ORDONNANCE DE LA COUR (huitième chambre)
10 janvier 2019 (*)
« Pourvoi – Article 181 du règlement de procédure de la Cour – Recours en indemnité – Défaut de la part de la Commission européenne d’engager un recours en constatation de manquement au titre de l’article 258 TFUE à l’encontre de la République d’Autriche – Abstention des juridictions nationales de soumettre une demande de décision préjudicielle à la Cour – Incompétence manifeste du juge de l’Union – Recours manifestement irrecevable »

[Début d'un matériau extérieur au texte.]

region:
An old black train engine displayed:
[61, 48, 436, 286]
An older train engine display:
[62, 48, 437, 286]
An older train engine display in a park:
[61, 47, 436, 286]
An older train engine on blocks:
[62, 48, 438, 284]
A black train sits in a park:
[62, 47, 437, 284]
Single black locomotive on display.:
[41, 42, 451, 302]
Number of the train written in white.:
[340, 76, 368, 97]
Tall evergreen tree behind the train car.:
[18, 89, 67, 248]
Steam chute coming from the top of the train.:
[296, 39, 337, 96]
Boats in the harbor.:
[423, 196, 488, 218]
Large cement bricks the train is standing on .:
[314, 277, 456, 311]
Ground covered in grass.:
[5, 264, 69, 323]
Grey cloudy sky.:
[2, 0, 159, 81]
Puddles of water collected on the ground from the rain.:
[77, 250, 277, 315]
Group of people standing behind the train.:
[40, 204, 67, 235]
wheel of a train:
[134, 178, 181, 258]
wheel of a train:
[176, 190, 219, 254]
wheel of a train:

Dans l’affaire C‑415/18 P,
ayant pour objet un pourvoi au titre de l’article 56 du statut de la Cour de justice de l’Union européenne, introduit le 22 juin 2018,
CBA Spielapparate- und Restaurantbetriebs GmbH, établie à Vienne (Autriche), représentée par M^e A. Schuster, Rechtsanwalt,
partie requérante,
l’autre partie à la procédure étant :
Commission européenne,
partie défenderesse en première instance,
LA COUR (huitième chambre),
composée de M. F. Biltgen (rapporteur), président de chambre, M. J. Malenovský et M^me L. S. Rossi, juges,
avocat général : M. H. Saugmandsgaard Øe,
greffier : M. A. Calot Escobar,
vu la décision prise, l’avocat général entendu, de statuer par voie d’ordonnance motivée, conformément à l’article 181 du règlement de procédure de la Cour,
rend la présente
Ordonnance
1 Par son pourvoi, CBA Spielapparate- und Restaurantbetriebs GmbH demande l’annulation de l’ordonnance du Tribunal de l’Union européenne du 19 avril 2018, CBA Spielapparate- und Restaurantbetriebs/Commission (T‑606/17, non publiée, ci-après l’« ordonnance attaquée », EU:T:2018:203), par laquelle celui-ci a rejeté son recours en réparation du préjudice prétendument subi en raison, d’une part, du refus de la Commission européenne d’ouvrir une procédure en constatation de manquement au titre de
l’article 258 TFUE à l’encontre de la République d’Autriche fondée sur la violation, par celle-ci, du droit de l’Union et, d’autre part, d’un prétendu comportement fautif des juridictions autrichiennes.
La procédure devant le Tribunal et l’ordonnance attaquée
2 Par requête déposée au greffe du Tribunal le 6 septembre 2017, la requérante a introduit un recours en indemnité contre la Commission au titre de l’article 268 TFUE.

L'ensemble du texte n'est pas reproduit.